■ WHAT TO PRODUCE ■
Collect every line in the data below that contains the word "juicio", copying each line in full.
════
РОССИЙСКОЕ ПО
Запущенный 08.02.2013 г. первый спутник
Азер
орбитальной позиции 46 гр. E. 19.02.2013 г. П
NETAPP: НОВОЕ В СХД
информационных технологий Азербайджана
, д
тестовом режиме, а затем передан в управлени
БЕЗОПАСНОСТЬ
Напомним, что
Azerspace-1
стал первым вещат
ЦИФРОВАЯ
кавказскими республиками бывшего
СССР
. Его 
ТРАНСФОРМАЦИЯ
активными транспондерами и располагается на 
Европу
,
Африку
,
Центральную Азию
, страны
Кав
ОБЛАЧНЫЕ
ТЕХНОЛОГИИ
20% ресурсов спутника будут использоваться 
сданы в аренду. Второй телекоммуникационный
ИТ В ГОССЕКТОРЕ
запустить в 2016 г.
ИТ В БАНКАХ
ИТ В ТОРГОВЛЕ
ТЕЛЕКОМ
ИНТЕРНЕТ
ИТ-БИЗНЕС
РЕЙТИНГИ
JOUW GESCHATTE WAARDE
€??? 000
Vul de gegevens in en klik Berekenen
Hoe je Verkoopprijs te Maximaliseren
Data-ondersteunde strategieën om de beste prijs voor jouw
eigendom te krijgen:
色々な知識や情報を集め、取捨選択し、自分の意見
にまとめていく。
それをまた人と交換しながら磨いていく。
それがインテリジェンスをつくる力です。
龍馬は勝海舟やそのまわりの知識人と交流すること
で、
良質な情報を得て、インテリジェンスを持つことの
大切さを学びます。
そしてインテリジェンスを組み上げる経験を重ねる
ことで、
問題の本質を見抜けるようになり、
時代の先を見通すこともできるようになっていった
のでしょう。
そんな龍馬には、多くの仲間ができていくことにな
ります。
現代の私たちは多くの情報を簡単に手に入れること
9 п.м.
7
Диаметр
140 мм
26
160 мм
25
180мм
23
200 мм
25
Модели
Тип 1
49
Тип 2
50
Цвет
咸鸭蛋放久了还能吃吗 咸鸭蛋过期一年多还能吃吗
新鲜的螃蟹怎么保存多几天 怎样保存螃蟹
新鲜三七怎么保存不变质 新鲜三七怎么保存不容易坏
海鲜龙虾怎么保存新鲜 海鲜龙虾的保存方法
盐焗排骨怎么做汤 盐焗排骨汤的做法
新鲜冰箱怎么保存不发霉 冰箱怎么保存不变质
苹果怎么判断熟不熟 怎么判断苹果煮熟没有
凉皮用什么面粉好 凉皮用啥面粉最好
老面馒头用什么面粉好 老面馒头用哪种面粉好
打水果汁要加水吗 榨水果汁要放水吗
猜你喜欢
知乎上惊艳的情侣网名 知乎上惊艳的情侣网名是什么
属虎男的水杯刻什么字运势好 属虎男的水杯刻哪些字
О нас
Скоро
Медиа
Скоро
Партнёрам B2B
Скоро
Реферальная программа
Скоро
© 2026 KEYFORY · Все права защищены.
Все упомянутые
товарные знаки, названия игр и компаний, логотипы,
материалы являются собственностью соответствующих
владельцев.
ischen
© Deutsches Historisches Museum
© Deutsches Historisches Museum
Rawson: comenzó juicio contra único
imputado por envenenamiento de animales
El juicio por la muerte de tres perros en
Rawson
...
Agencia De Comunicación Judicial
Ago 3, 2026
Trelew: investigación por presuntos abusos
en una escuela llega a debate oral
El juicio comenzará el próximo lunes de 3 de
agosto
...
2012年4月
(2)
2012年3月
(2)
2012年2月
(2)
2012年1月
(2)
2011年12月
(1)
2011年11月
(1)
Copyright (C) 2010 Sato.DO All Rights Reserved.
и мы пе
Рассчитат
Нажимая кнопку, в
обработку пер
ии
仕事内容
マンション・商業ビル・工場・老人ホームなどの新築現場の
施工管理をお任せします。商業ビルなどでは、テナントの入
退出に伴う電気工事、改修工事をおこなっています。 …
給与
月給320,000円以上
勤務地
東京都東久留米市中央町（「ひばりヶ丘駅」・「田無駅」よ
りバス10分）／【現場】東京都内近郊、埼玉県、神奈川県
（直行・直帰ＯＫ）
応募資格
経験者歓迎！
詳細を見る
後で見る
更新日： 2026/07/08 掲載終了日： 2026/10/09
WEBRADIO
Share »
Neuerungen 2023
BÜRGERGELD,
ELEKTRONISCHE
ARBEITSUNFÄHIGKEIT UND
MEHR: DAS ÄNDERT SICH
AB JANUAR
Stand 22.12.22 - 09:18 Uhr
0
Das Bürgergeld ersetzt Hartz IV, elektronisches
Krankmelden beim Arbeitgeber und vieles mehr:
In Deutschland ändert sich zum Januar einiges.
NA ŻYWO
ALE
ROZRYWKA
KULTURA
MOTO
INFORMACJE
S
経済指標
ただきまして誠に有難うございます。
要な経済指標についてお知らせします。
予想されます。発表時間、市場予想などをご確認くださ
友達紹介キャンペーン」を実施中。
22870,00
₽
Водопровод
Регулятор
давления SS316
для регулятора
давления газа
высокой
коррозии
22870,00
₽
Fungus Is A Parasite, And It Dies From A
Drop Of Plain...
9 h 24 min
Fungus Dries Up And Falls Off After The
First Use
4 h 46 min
════
■ ANSWER SPACE ■
Rawson: comenzó juicio contra único
El juicio por la muerte de tres perros en
El juicio comenzará el próximo lunes de 3 de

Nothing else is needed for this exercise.